___ PAGE EXCERPT ___
About Our Customer

A global investment bank and financial services firm founded and based in Switzerland. Headquartered in Zürich, it maintains offices in all major financial centres around the world and provides services in investment banking, private banking, asset management, and shared services.

Their Use Case

The profit and loss of strategic trading decisions depend on the data available and its quality. If the data available is of low quality or faulty then trading decisions based on this data can result in losses instead of profit. Failed trading decisions result in reputational and financial damage for the bank. This may also result in the loss of customers for the bank.

Moreover, machine learning (ML) algorithms are becoming more and more dependent upon business operations and decision-making. Poor data quality significantly impacts the data insights produced by these ML algorithms.

It is vital to identify as many potential risks and issues with data quality before it can be used in any ML algorithms and trading decisions.

Our Solution

Our approach started with working with our business stakeholders in the creation of a Business Requirement Document (BRD) that captures the data quality metrics.

In collaboration with our client, we developed a Python-based Data Quality Management (DQM) solution that used Data Science and Machine Learning techniques to identify issues with data quality.

The quality of the data was assessed using different metrics such as:

Missing Data	Incorrect Data Format
Incorrect Timestamps	Duplicate Data
Outliers & Anomalous Data	Sudden Spikes
Dips in Data	Late Data
Not Enough Data Available

Our implementation featured the following:

We created the data quality checks as a generic Python library so it can be adapted and used in other domains as well.
The data quality library was deployed on the cloud (Azure Databricks).
The data quality library was optimized for performance and scalability where possible.
A visualization dashboard was also created which shows the results of data quality checks in an easy-to-follow visual format.

The Results

Our solution was delivered on time, and within budget. Both business and IT customers were very pleased with the results and they wanted to adopt our DQM solution to identify more data problems within other areas of the bank. The solution was generic and flexible to be used with a wide range of data types and sources. Moreover, the solution was scalable so that It could be scaled to enable large data processing using more processor cores.

In one of the data sources, using our solution, we found:

Around 2% of missing data
Around 1% of duplicate data
Around 4% of late data
Around 1.5% of outlier data
Around 5% of invalid format data
___
* _TASKS_
• a. According to the case study, on which cloud platform was the data quality library deployed?
• b. List every finding the case study reports for the one data source, each with its approximate percentage.
• c. Write out the case study's wording from "A global investment" up to and including "these ML algorithms.".
___ PROVIDED INFORMATION ___
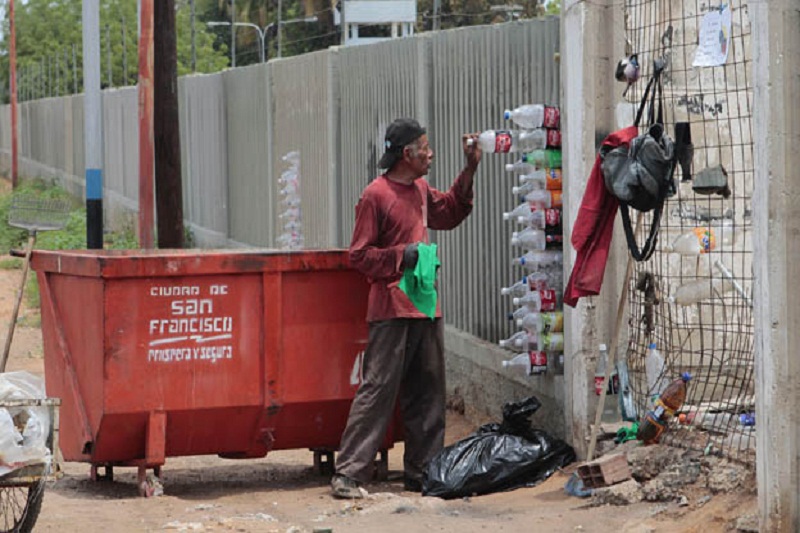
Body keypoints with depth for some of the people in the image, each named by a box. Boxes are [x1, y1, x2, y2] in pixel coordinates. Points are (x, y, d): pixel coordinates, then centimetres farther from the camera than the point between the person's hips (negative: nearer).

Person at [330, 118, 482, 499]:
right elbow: (359, 255, -9)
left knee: (428, 393, 10)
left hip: (426, 308, 8)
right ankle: (348, 474, -8)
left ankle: (422, 472, 17)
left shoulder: (420, 190, 15)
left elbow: (450, 213, 33)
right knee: (377, 390, -10)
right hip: (392, 311, -8)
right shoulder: (375, 195, -9)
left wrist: (469, 171, 23)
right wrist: (401, 255, -18)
___
* _ANSWERS PROVIDED_
• a. Azure Databricks.

• b.
- Around 2% of missing data
- Around 1% of duplicate data
- Around 4% of late data
- Around 1.5% of outlier data
- Around 5% of invalid format data

• c.
A global investment bank and financial services firm founded and based in Switzerland. Headquartered in Zürich, it maintains offices in all major financial centres around the world and provides services in investment banking, private banking, asset management, and shared services.

Their Use Case

The profit and loss of strategic trading decisions depend on the data available and its quality. If the data available is of low quality or faulty then trading decisions based on this data can result in losses instead of profit. Failed trading decisions result in reputational and financial damage for the bank. This may also result in the loss of customers for the bank.

Moreover, machine learning (ML) algorithms are becoming more and more dependent upon business operations and decision-making. Poor data quality significantly impacts the data insights produced by these ML algorithms.